Task brief: Your reply should consist solely of the number of lines in the data that contain "GALATASARAY".

#### Dataset excerpts

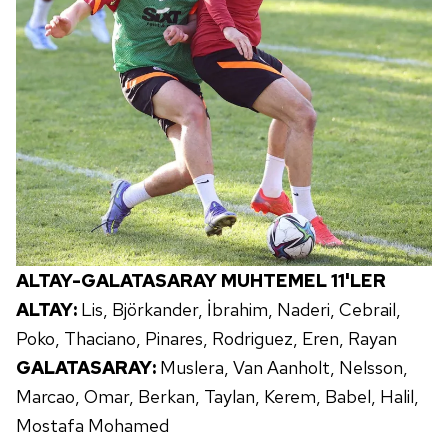
ALTAY-GALATASARAY MUHTEMEL 11'LER
ALTAY:
Lis, Björkander, İbrahim, Naderi, Cebrail,
Poko, Thaciano, Pinares, Rodriguez, Eren, Rayan
GALATASARAY:
Muslera, Van Aanholt, Nelsson,
Marcao, Omar, Berkan, Taylan, Kerem, Babel, Halil,
Mostafa Mohamed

########

Result of the task: 2